Pfizer is making this move, Saxton says, in part, because of the widespread perception among the healthcare community and the public that MECCs blur the line between education and promotion. The U.S. Senate Finance Committee report on CME, released in April 2007, which concluded that CME was sometimes atool for the pharma industry, focused almost exclusively on medical education companies. The Josiah W. Macy Foundation Report, issued this spring, excluded MECCs from its list of organizations that should be eligible For Accreditation Council for CME accreditation.
The perception issue is fueled by the fact that education companies receive more commercial support than any other provider type. According to theAnnual Data Report 2006, publishing/education companies received $621 million in industry support, more than half of the $1.1 billion total. Industry funding accounted for 76 percent of MECCs' total income, a bigger percentage than for any other group.
In addition to the perception problem, Saxton says Pfizer is extremely concerned about some MECCs' business practices, particularly their use of business development personnel who are compensated financially based on the amount of funding they bring in. Under Pfizer's new CME process, launched in January 2008, CME providers must go through a qualification process, and the team has tried to screen for MECCs that use such a business development model, but without success. “We’ve made what I consider a Herculean effort to ask questions on our new application to get at these issues and it simply has not worked,” says Saxton. "We’ve been disappointed and frustrated by our inability to get verifiable data about issues that we consider very important. We do not have a way to be certain that the data is accurate; in fact, we know in some cases it’s not accurate. Short of hiring more people to audit [organizations], we can’t verify the independence of these groups."
Saxton points to the Code of Ethical Principles and Standards of Professional Practice, issued by the Association of Fundraising Professionals, which states that people should not accept compensation of any kind that is tied to the amount of money they bring in. “I started sending this code of ethics out to some groups and asking them explicitly, ‘Does your organization support this?’ I've been getting mixed reviews." As for why Pfizer is excluding nonprofits as well as for-profits, he answers that “the distinction between a for-profit and a nonprofit in the MECC world is meaningless. We see nonprofits acting just like the for-profits in terms of some of those business practices."
Pfizer’s exclusion of MECCs includes those that have developed firewalls between their marketing and educational arms, even those that are or will be approved under the ACCME's new policy, released in August 2007, which requires MECCs to alter their corporate structures so that they are completely separate from sister companies involved in marketing. (MECCs that have a parent company involved in marketing are no longer eligible for accreditation.)
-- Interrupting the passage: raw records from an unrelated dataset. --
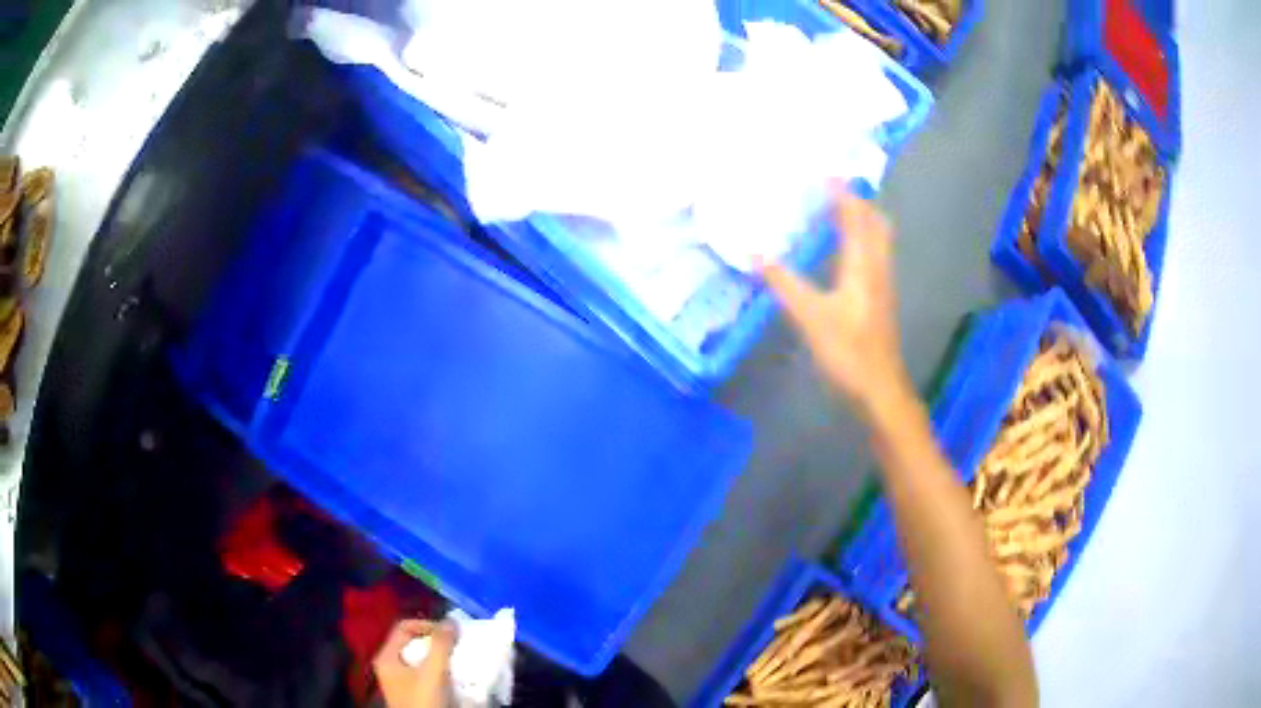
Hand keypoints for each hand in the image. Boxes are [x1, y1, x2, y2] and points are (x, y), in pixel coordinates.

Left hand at [373, 619, 457, 707]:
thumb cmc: (423, 701)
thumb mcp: (433, 673)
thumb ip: (441, 645)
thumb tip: (451, 621)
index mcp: (386, 657)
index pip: (404, 627)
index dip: (427, 626)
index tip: (451, 634)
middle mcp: (390, 665)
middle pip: (413, 643)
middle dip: (437, 642)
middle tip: (458, 645)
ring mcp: (401, 681)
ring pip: (421, 659)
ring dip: (441, 657)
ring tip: (460, 659)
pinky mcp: (413, 693)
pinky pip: (426, 673)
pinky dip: (440, 670)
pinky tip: (455, 675)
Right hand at [761, 186, 914, 424]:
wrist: (879, 388)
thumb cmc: (848, 350)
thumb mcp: (810, 316)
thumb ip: (784, 283)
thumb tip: (755, 253)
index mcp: (863, 264)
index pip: (856, 217)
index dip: (843, 192)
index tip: (827, 172)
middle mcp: (877, 267)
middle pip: (876, 223)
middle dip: (859, 202)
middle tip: (835, 189)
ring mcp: (882, 284)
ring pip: (878, 240)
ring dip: (862, 220)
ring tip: (838, 212)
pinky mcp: (880, 300)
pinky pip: (874, 256)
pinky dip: (862, 241)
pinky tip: (844, 253)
But Saxton says the business development practices Pfizer is concerned about "create an irreconcilable conflict of interest with independence that is not currently addressed by the ACCME system at all. The MECC community will appropriately point out that as a group they’re more in compliance than other provider groups, but noncompliance findings are often for relatively minor issues involving paperwork and ignore more fundamental conflicts of interests that aren’t even being looked at or discussed. As the accreditation system becomes less paper-driven and more outcomes-driven, then the ACCME’s data will be more relevant to this discussion. Today, it is only one piece of information and we know it is not sufficient. It’s a minimum standard."
Saxton acknowledges that there are independence issues with other provider types, but says they’re not as institutionally engrained as they are with MECCs. "It doesn’t mean that we’re ignoring conflicts of interests in those other settings. We have excluded providers in every setting for some of these same reasons, but the issue was just not on the same level of magnitude."